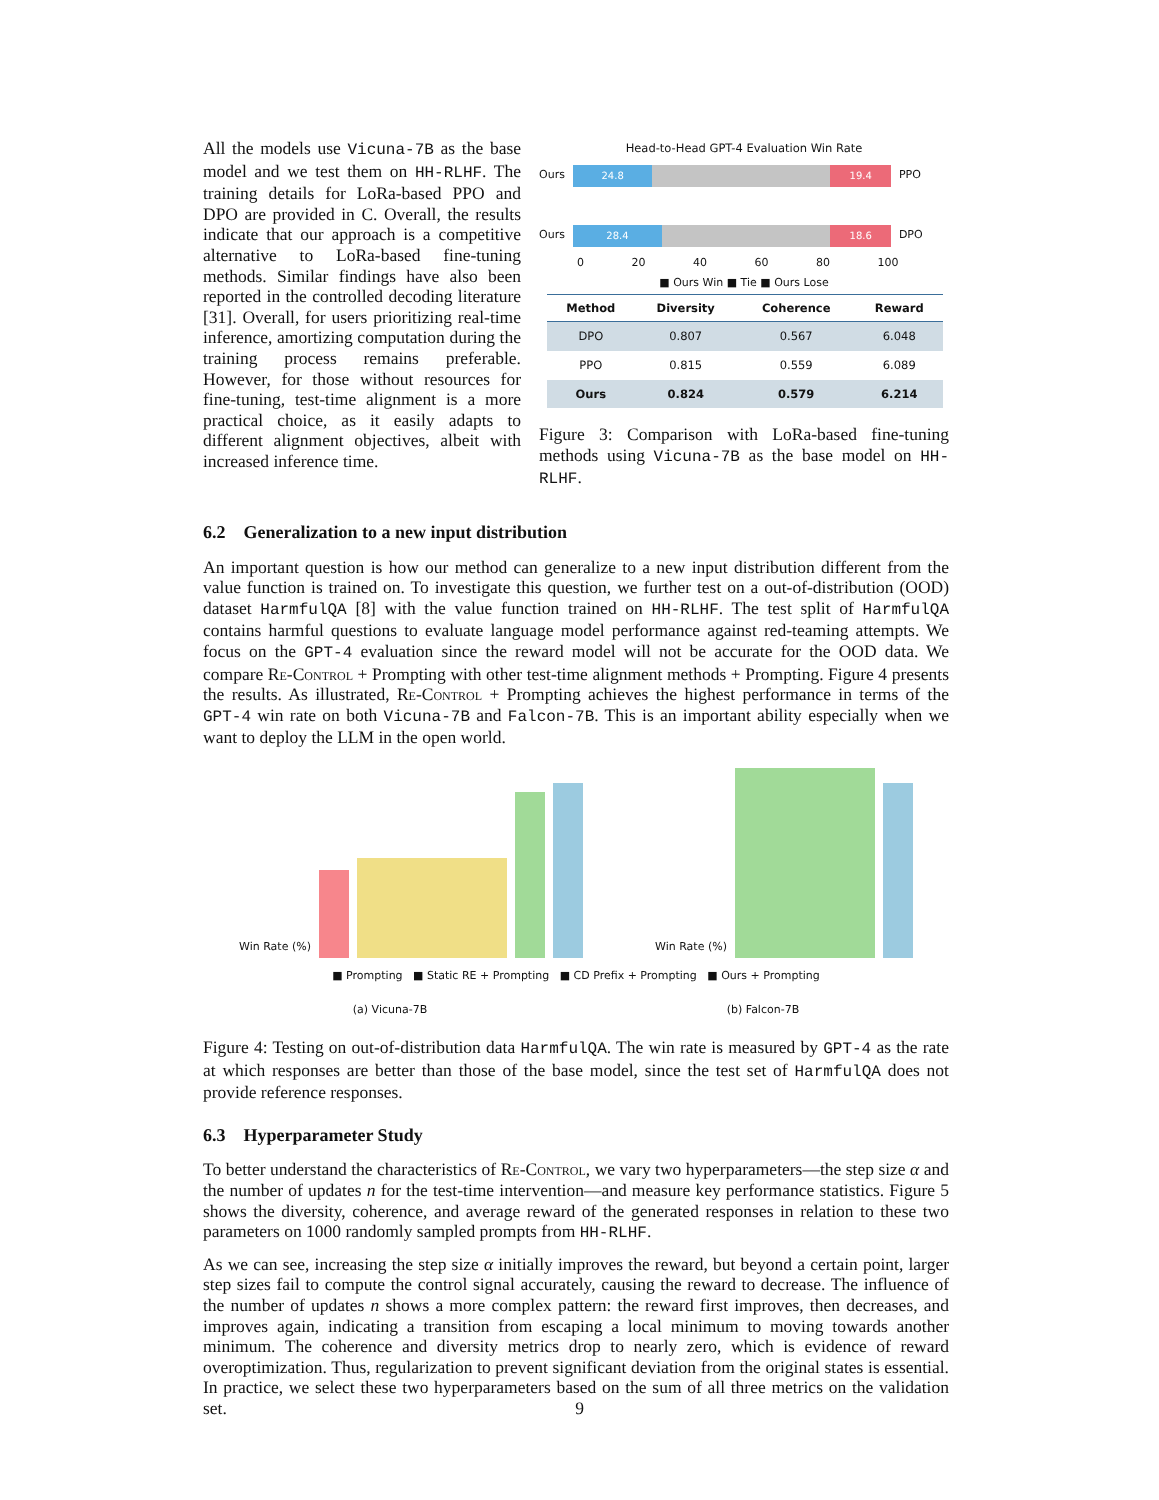All the models use Vicuna-7B as the base model and we test them on HH-RLHF. The training details for LoRa-based PPO and DPO are provided in C. Overall, the results indicate that our approach is a competitive alternative to LoRa-based fine-tuning methods. Similar findings have also been reported in the controlled decoding literature [31]. Overall, for users prioritizing real-time inference, amortizing computation during the training process remains preferable. However, for those without resources for fine-tuning, test-time alignment is a more practical choice, as it easily adapts to different alignment objectives, albeit with increased inference time.
Head-to-Head GPT-4 Evaluation Win Rate
Ours
24.8 19.4
PPO
Ours
28.4 18.6
DPO
0 20 40 60 80 100
■ Ours Win ■ Tie ■ Ours Lose
| Method | Diversity | Coherence | Reward |
| --- | --- | --- | --- |
| DPO | 0.807 | 0.567 | 6.048 |
| PPO | 0.815 | 0.559 | 6.089 |
| Ours | 0.824 | 0.579 | 6.214 |
Figure 3: Comparison with LoRa-based fine-tuning methods using Vicuna-7B as the base model on HH-RLHF.
6.2 Generalization to a new input distribution
An important question is how our method can generalize to a new input distribution different from the value function is trained on. To investigate this question, we further test on a out-of-distribution (OOD) dataset HarmfulQA [8] with the value function trained on HH-RLHF. The test split of HarmfulQA contains harmful questions to evaluate language model performance against red-teaming attempts. We focus on the GPT-4 evaluation since the reward model will not be accurate for the OOD data. We compare Re-Control + Prompting with other test-time alignment methods + Prompting. Figure 4 presents the results. As illustrated, Re-Control + Prompting achieves the highest performance in terms of the GPT-4 win rate on both Vicuna-7B and Falcon-7B. This is an important ability especially when we want to deploy the LLM in the open world.
Win Rate (%)
Win Rate (%)
■ Prompting ■ Static RE + Prompting ■ CD Prefix + Prompting ■ Ours + Prompting
(a) Vicuna-7B (b) Falcon-7B
Figure 4: Testing on out-of-distribution data HarmfulQA. The win rate is measured by GPT-4 as the rate at which responses are better than those of the base model, since the test set of HarmfulQA does not provide reference responses.
6.3 Hyperparameter Study
To better understand the characteristics of Re-Control, we vary two hyperparameters—the step size α and the number of updates n for the test-time intervention—and measure key performance statistics. Figure 5 shows the diversity, coherence, and average reward of the generated responses in relation to these two parameters on 1000 randomly sampled prompts from HH-RLHF.
As we can see, increasing the step size α initially improves the reward, but beyond a certain point, larger step sizes fail to compute the control signal accurately, causing the reward to decrease. The influence of the number of updates n shows a more complex pattern: the reward first improves, then decreases, and improves again, indicating a transition from escaping a local minimum to moving towards another minimum. The coherence and diversity metrics drop to nearly zero, which is evidence of reward overoptimization. Thus, regularization to prevent significant deviation from the original states is essential. In practice, we select these two hyperparameters based on the sum of all three metrics on the validation set.
9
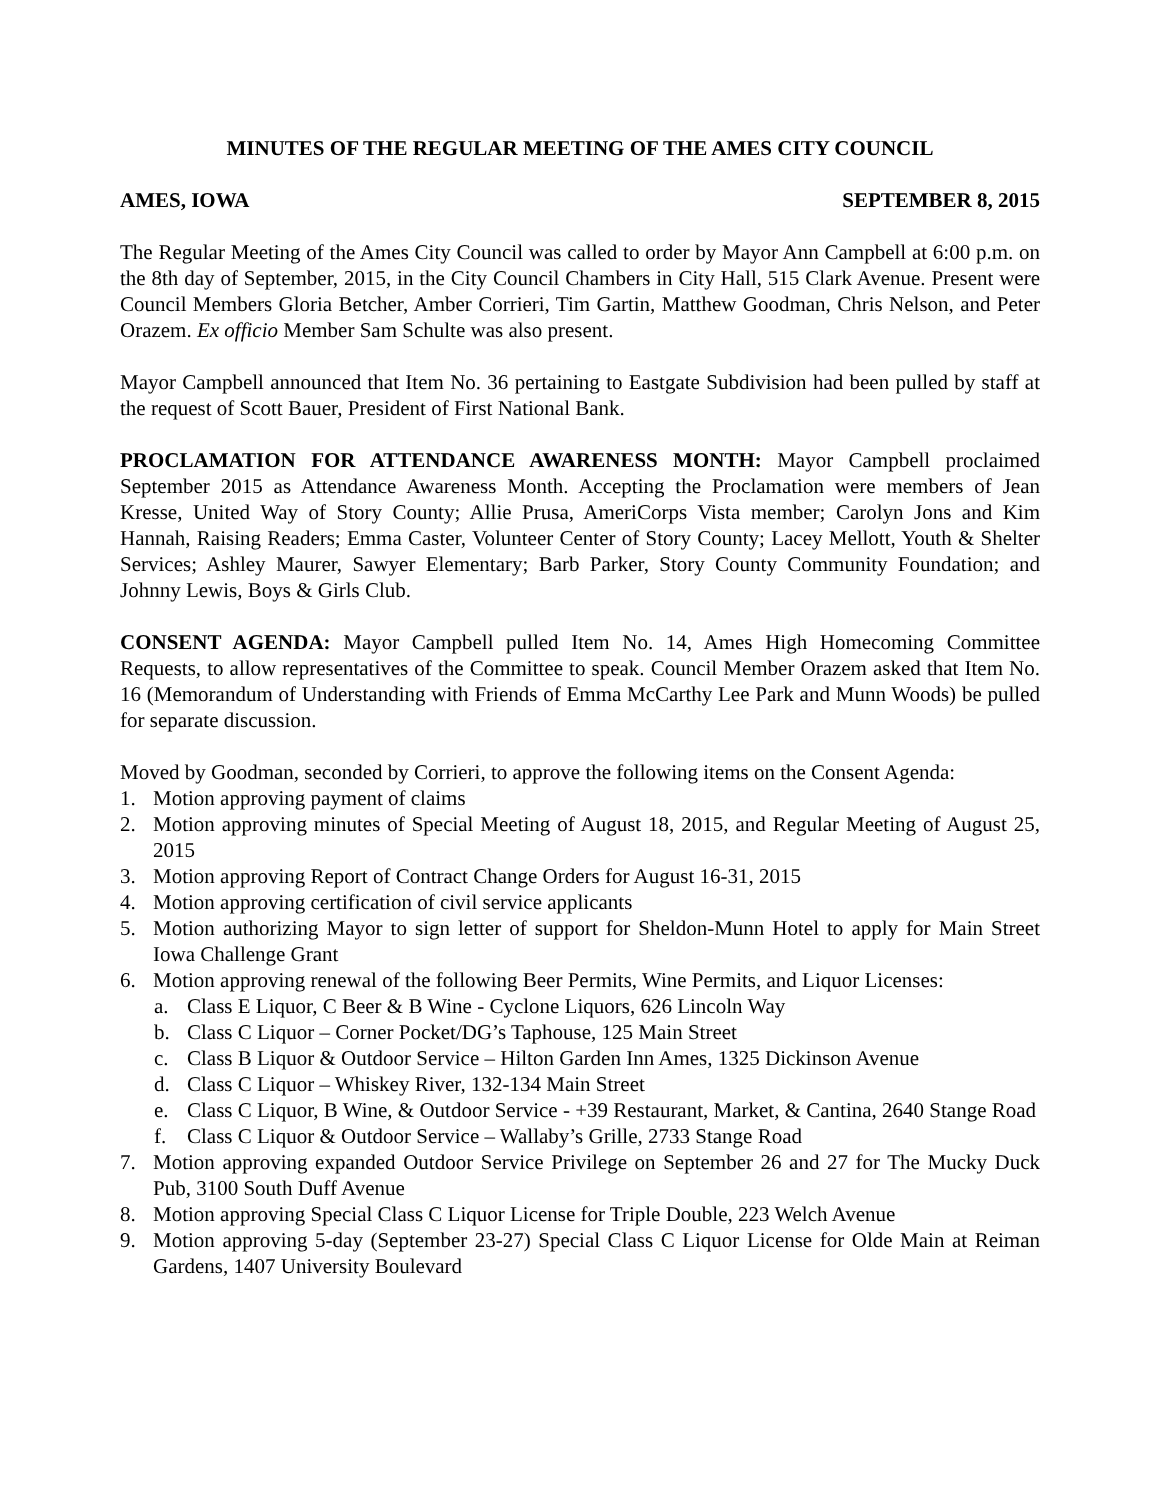MINUTES OF THE REGULAR MEETING OF THE AMES CITY COUNCIL
AMES, IOWA SEPTEMBER 8, 2015
The Regular Meeting of the Ames City Council was called to order by Mayor Ann Campbell at 6:00 p.m. on the 8th day of September, 2015, in the City Council Chambers in City Hall, 515 Clark Avenue. Present were Council Members Gloria Betcher, Amber Corrieri, Tim Gartin, Matthew Goodman, Chris Nelson, and Peter Orazem. Ex officio Member Sam Schulte was also present.
Mayor Campbell announced that Item No. 36 pertaining to Eastgate Subdivision had been pulled by staff at the request of Scott Bauer, President of First National Bank.
PROCLAMATION FOR ATTENDANCE AWARENESS MONTH: Mayor Campbell proclaimed September 2015 as Attendance Awareness Month. Accepting the Proclamation were members of Jean Kresse, United Way of Story County; Allie Prusa, AmeriCorps Vista member; Carolyn Jons and Kim Hannah, Raising Readers; Emma Caster, Volunteer Center of Story County; Lacey Mellott, Youth & Shelter Services; Ashley Maurer, Sawyer Elementary; Barb Parker, Story County Community Foundation; and Johnny Lewis, Boys & Girls Club.
CONSENT AGENDA: Mayor Campbell pulled Item No. 14, Ames High Homecoming Committee Requests, to allow representatives of the Committee to speak. Council Member Orazem asked that Item No. 16 (Memorandum of Understanding with Friends of Emma McCarthy Lee Park and Munn Woods) be pulled for separate discussion.
Moved by Goodman, seconded by Corrieri, to approve the following items on the Consent Agenda:
1. Motion approving payment of claims
2. Motion approving minutes of Special Meeting of August 18, 2015, and Regular Meeting of August 25, 2015
3. Motion approving Report of Contract Change Orders for August 16-31, 2015
4. Motion approving certification of civil service applicants
5. Motion authorizing Mayor to sign letter of support for Sheldon-Munn Hotel to apply for Main Street Iowa Challenge Grant
6. Motion approving renewal of the following Beer Permits, Wine Permits, and Liquor Licenses:
a. Class E Liquor, C Beer & B Wine - Cyclone Liquors, 626 Lincoln Way
b. Class C Liquor – Corner Pocket/DG’s Taphouse, 125 Main Street
c. Class B Liquor & Outdoor Service – Hilton Garden Inn Ames, 1325 Dickinson Avenue
d. Class C Liquor – Whiskey River, 132-134 Main Street
e. Class C Liquor, B Wine, & Outdoor Service - +39 Restaurant, Market, & Cantina, 2640 Stange Road
f. Class C Liquor & Outdoor Service – Wallaby’s Grille, 2733 Stange Road
7. Motion approving expanded Outdoor Service Privilege on September 26 and 27 for The Mucky Duck Pub, 3100 South Duff Avenue
8. Motion approving Special Class C Liquor License for Triple Double, 223 Welch Avenue
9. Motion approving 5-day (September 23-27) Special Class C Liquor License for Olde Main at Reiman Gardens, 1407 University Boulevard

WHAT YOU ARE ASKED TO DO => Count the lines in the listing above that include the word "Corrieri". Reply with the number only.

EXPECTED ANSWER => 2